++++ SUPPLIED DATA ++++
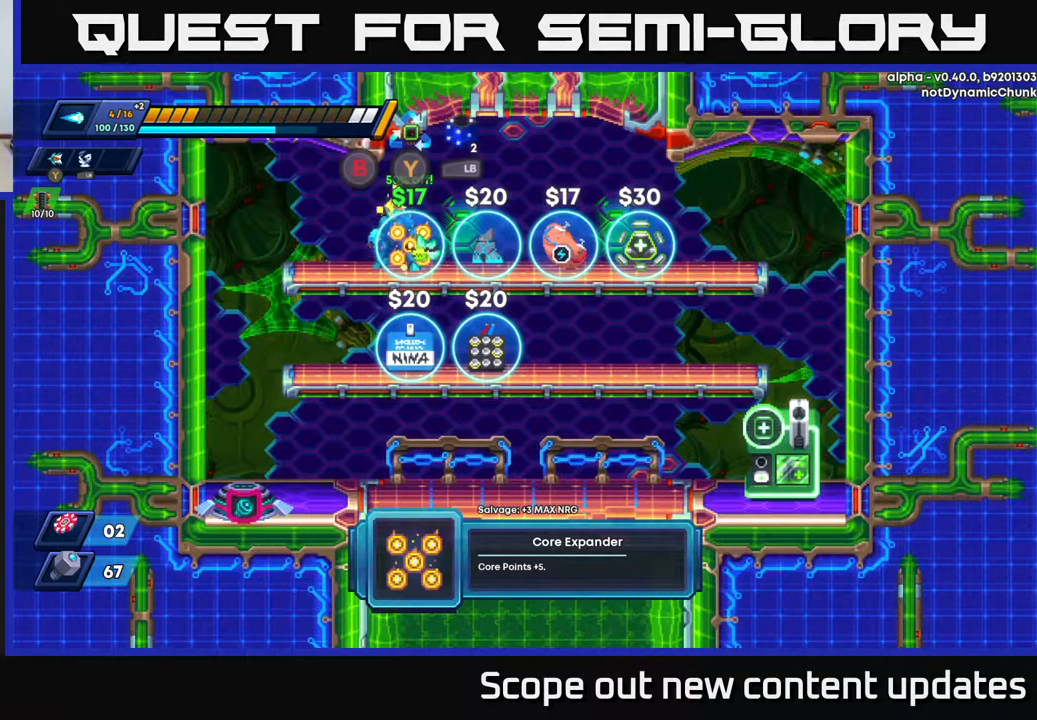
{"buttons": [], "left_stick": "center", "right_stick": "center", "events": [[83, "B", "down"], [150, "B", "up"], [200, "DPAD_RIGHT", "down"], [467, "DPAD_RIGHT", "up"]]}
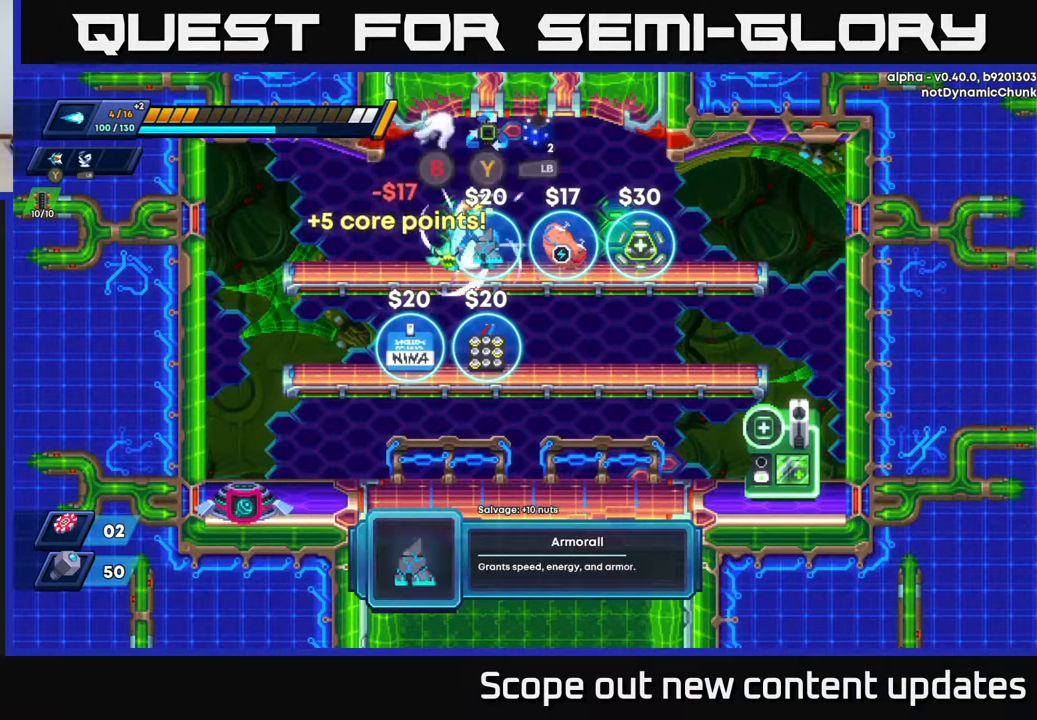
{"buttons": ["DPAD_RIGHT"], "left_stick": "center", "right_stick": "center", "events": [[100, "B", "down"], [167, "B", "up"], [267, "DPAD_RIGHT", "down"]]}
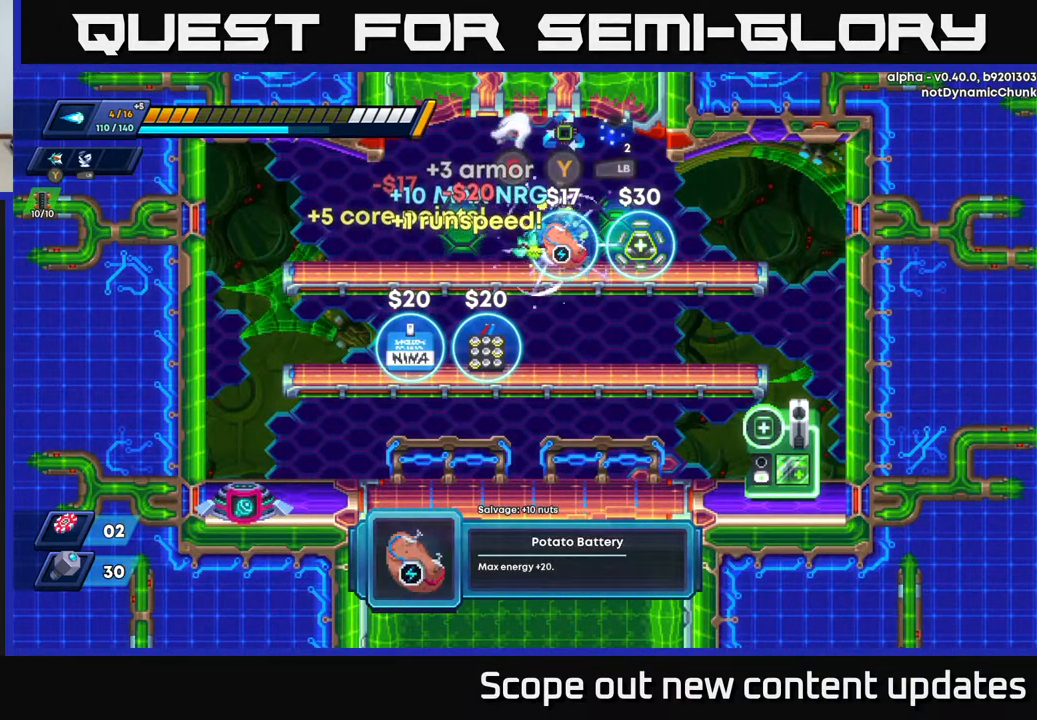
{"buttons": [], "left_stick": "center", "right_stick": "center", "events": [[250, "DPAD_RIGHT", "up"]]}
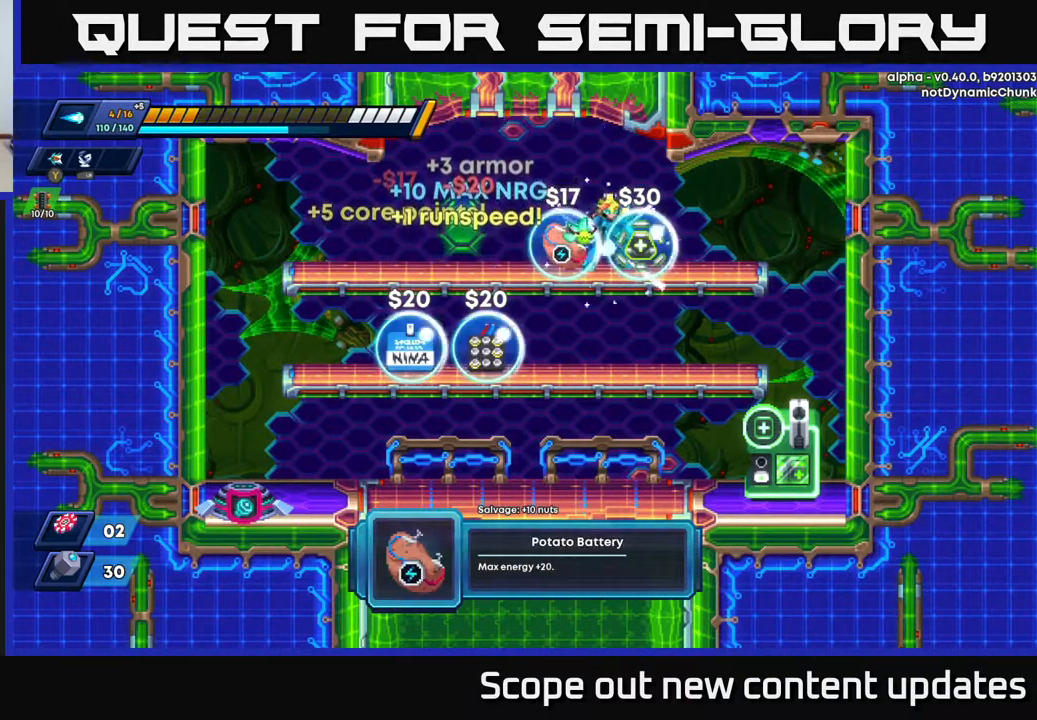
{"buttons": [], "left_stick": "center", "right_stick": "center", "events": [[233, "DPAD_RIGHT", "down"], [483, "DPAD_RIGHT", "up"]]}
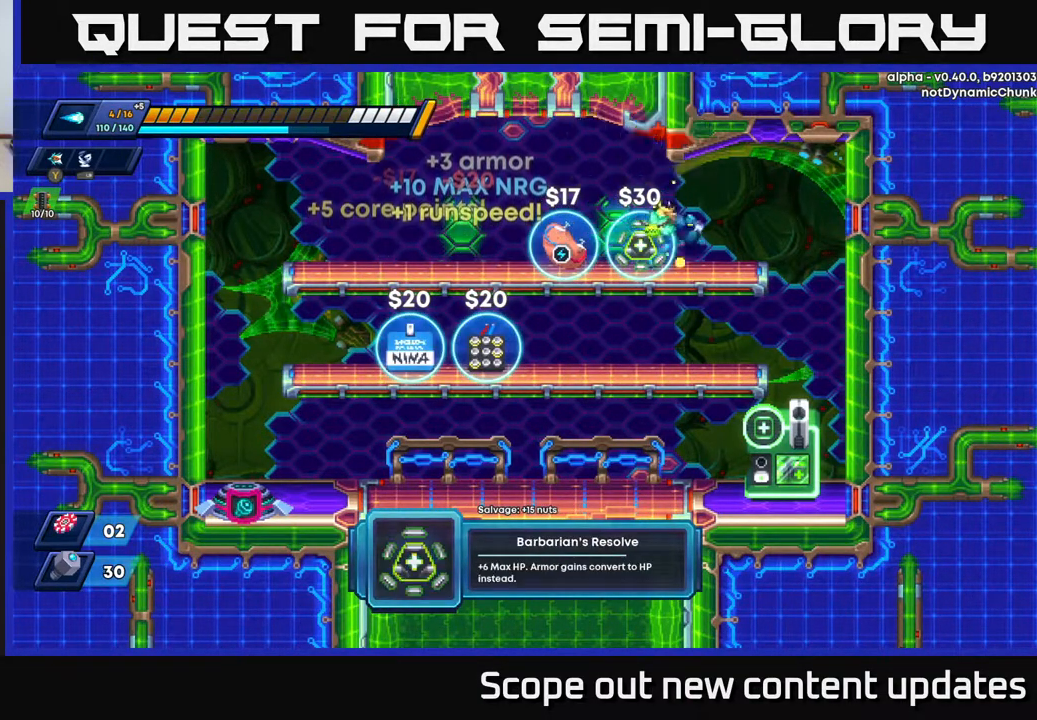
{"buttons": [], "left_stick": "center", "right_stick": "center", "events": [[50, "DPAD_LEFT", "down"], [100, "DPAD_LEFT", "up"], [433, "B", "down"], [467, "B", "up"]]}
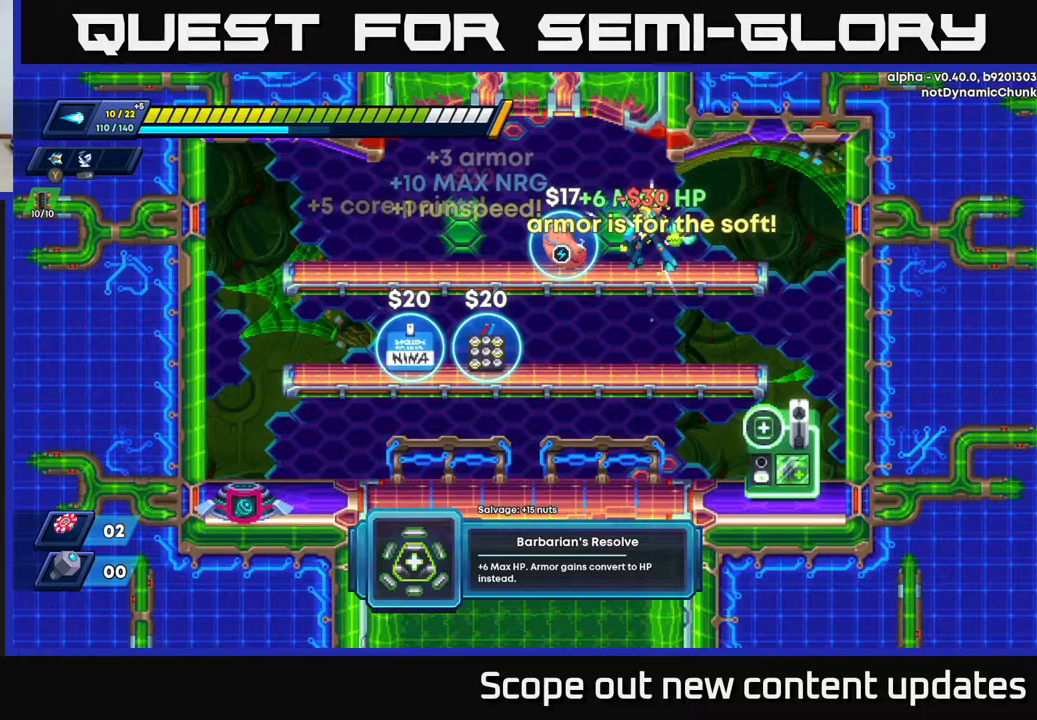
{"buttons": [], "left_stick": "center", "right_stick": "center", "events": []}
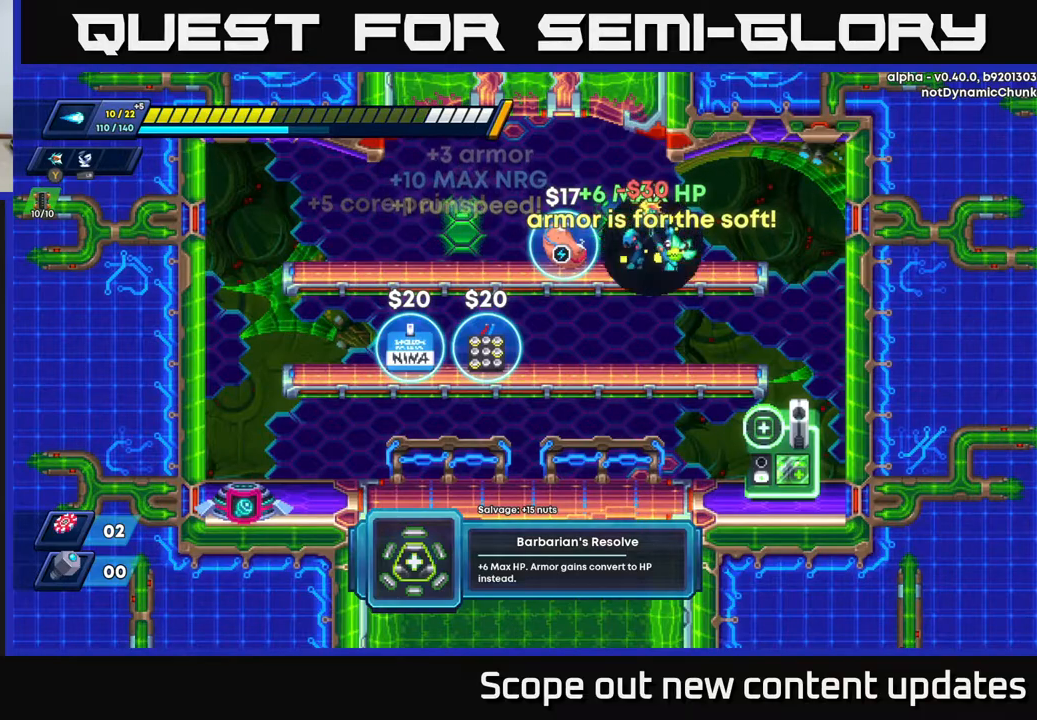
{"buttons": [], "left_stick": "center", "right_stick": "center", "events": []}
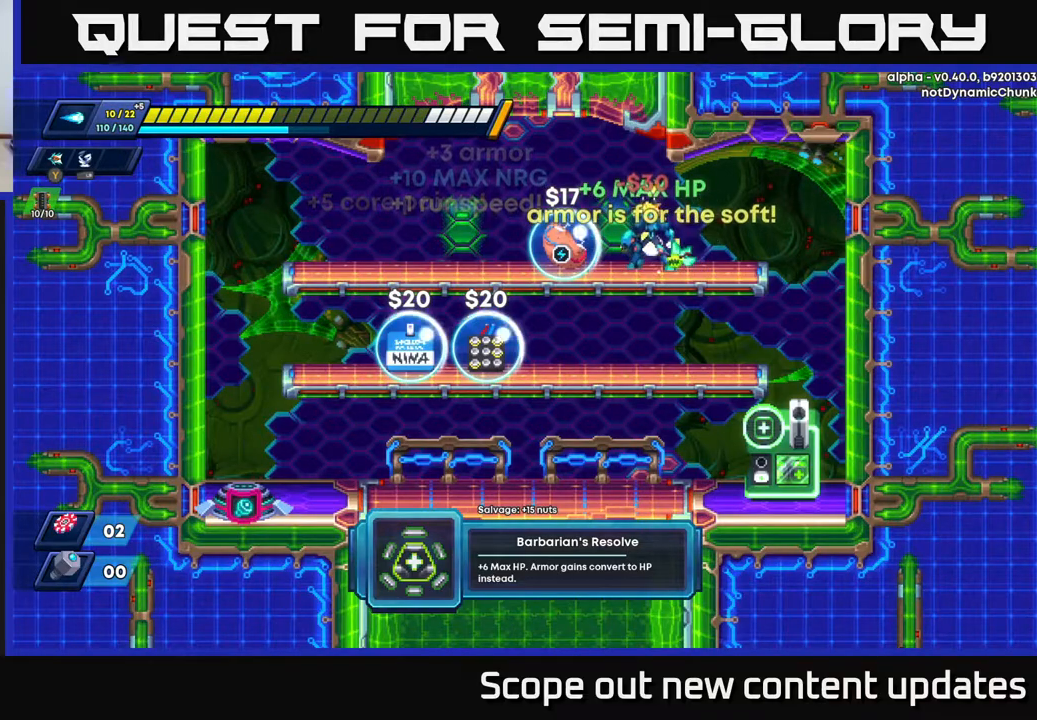
{"buttons": [], "left_stick": "center", "right_stick": "up-left", "events": [[67, "right_stick", "down-left"], [300, "right_stick", "up-left"]]}
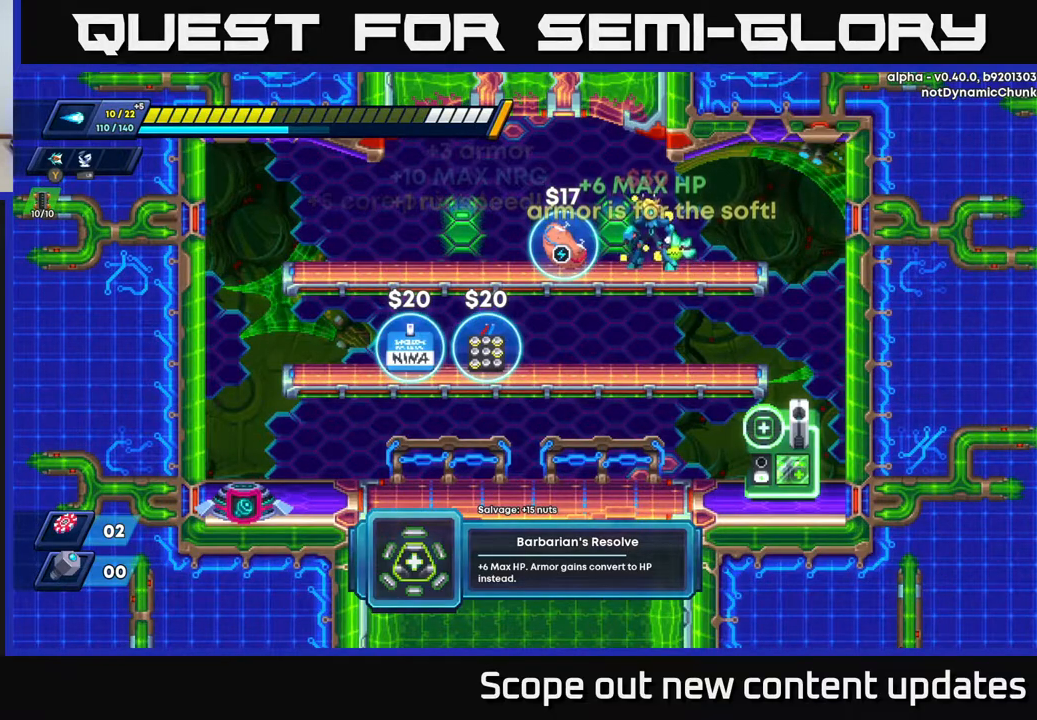
{"buttons": [], "left_stick": "center", "right_stick": "center", "events": [[67, "right_stick", "up"], [200, "right_stick", "up-right"], [450, "right_stick", "center"]]}
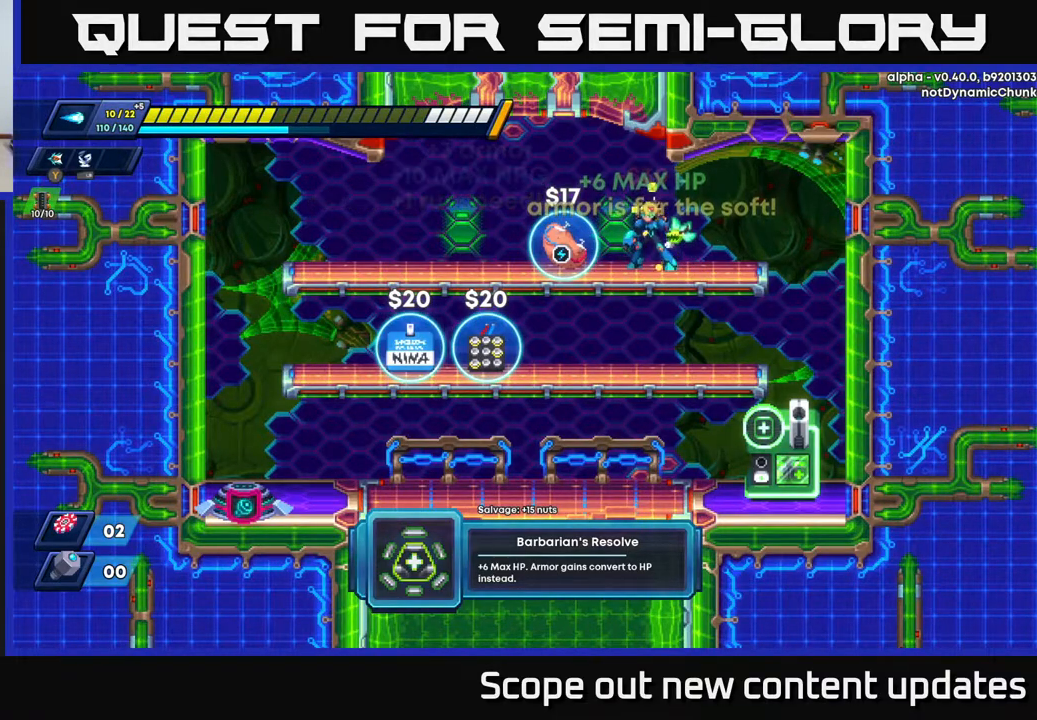
{"buttons": ["A", "DPAD_DOWN"], "left_stick": "center", "right_stick": "center", "events": [[317, "DPAD_DOWN", "down"], [383, "A", "down"]]}
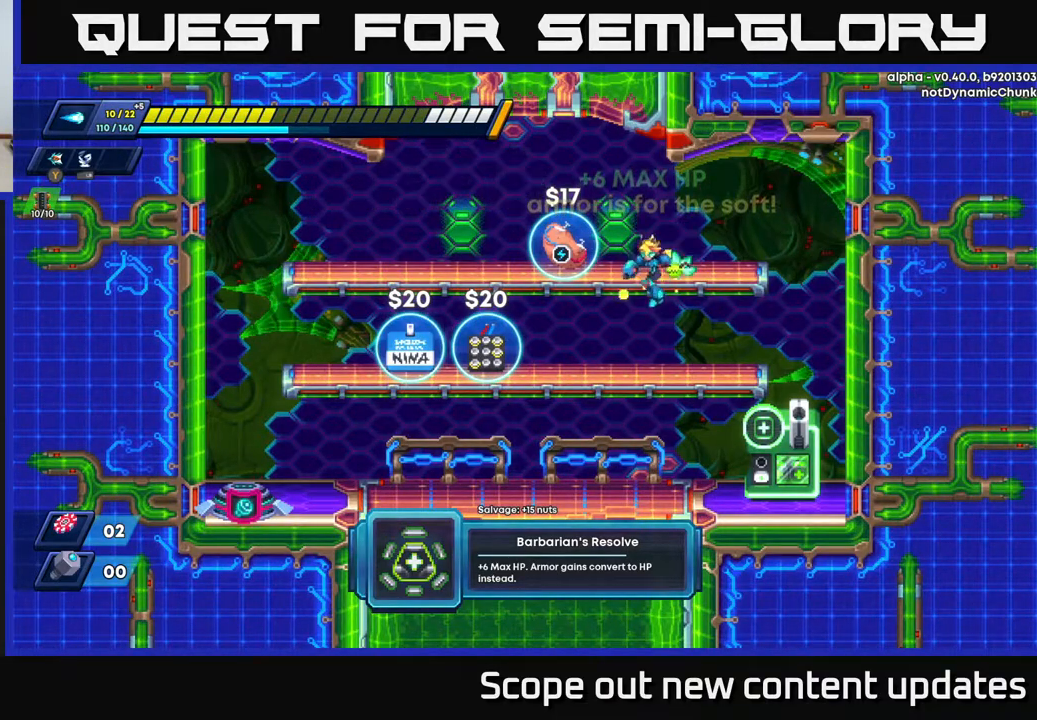
{"buttons": ["DPAD_DOWN"], "left_stick": "center", "right_stick": "center", "events": [[17, "A", "up"], [283, "A", "down"], [433, "A", "up"]]}
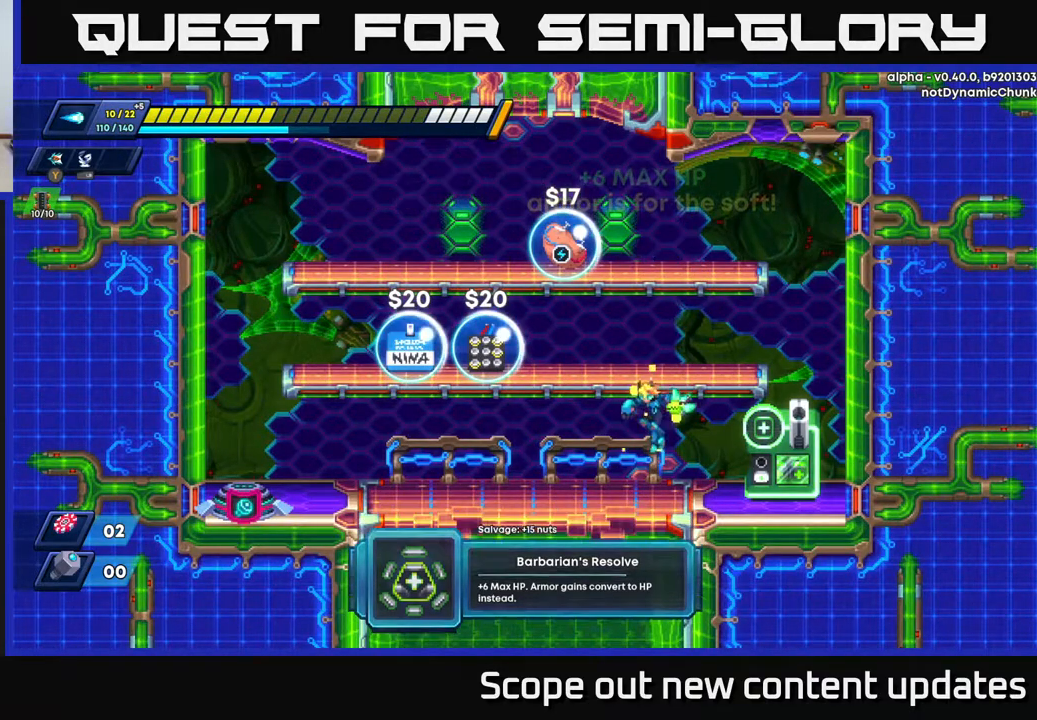
{"buttons": ["A", "DPAD_LEFT"], "left_stick": "center", "right_stick": "center", "events": [[183, "DPAD_DOWN", "up"], [433, "A", "down"], [450, "DPAD_LEFT", "down"]]}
++++
ASSIGNMENT: Return each of the lines exactly as they appear above, with no images.

WRITTEN ANSWER:
{"buttons": [], "left_stick": "center", "right_stick": "center", "events": [[83, "B", "down"], [150, "B", "up"], [200, "DPAD_RIGHT", "down"], [467, "DPAD_RIGHT", "up"]]}
{"buttons": ["DPAD_RIGHT"], "left_stick": "center", "right_stick": "center", "events": [[100, "B", "down"], [167, "B", "up"], [267, "DPAD_RIGHT", "down"]]}
{"buttons": [], "left_stick": "center", "right_stick": "center", "events": [[250, "DPAD_RIGHT", "up"]]}
{"buttons": [], "left_stick": "center", "right_stick": "center", "events": [[233, "DPAD_RIGHT", "down"], [483, "DPAD_RIGHT", "up"]]}
{"buttons": [], "left_stick": "center", "right_stick": "center", "events": [[50, "DPAD_LEFT", "down"], [100, "DPAD_LEFT", "up"], [433, "B", "down"], [467, "B", "up"]]}
{"buttons": [], "left_stick": "center", "right_stick": "center", "events": []}
{"buttons": [], "left_stick": "center", "right_stick": "center", "events": []}
{"buttons": [], "left_stick": "center", "right_stick": "up-left", "events": [[67, "right_stick", "down-left"], [300, "right_stick", "up-left"]]}
{"buttons": [], "left_stick": "center", "right_stick": "center", "events": [[67, "right_stick", "up"], [200, "right_stick", "up-right"], [450, "right_stick", "center"]]}
{"buttons": ["A", "DPAD_DOWN"], "left_stick": "center", "right_stick": "center", "events": [[317, "DPAD_DOWN", "down"], [383, "A", "down"]]}
{"buttons": ["DPAD_DOWN"], "left_stick": "center", "right_stick": "center", "events": [[17, "A", "up"], [283, "A", "down"], [433, "A", "up"]]}
{"buttons": ["A", "DPAD_LEFT"], "left_stick": "center", "right_stick": "center", "events": [[183, "DPAD_DOWN", "up"], [433, "A", "down"], [450, "DPAD_LEFT", "down"]]}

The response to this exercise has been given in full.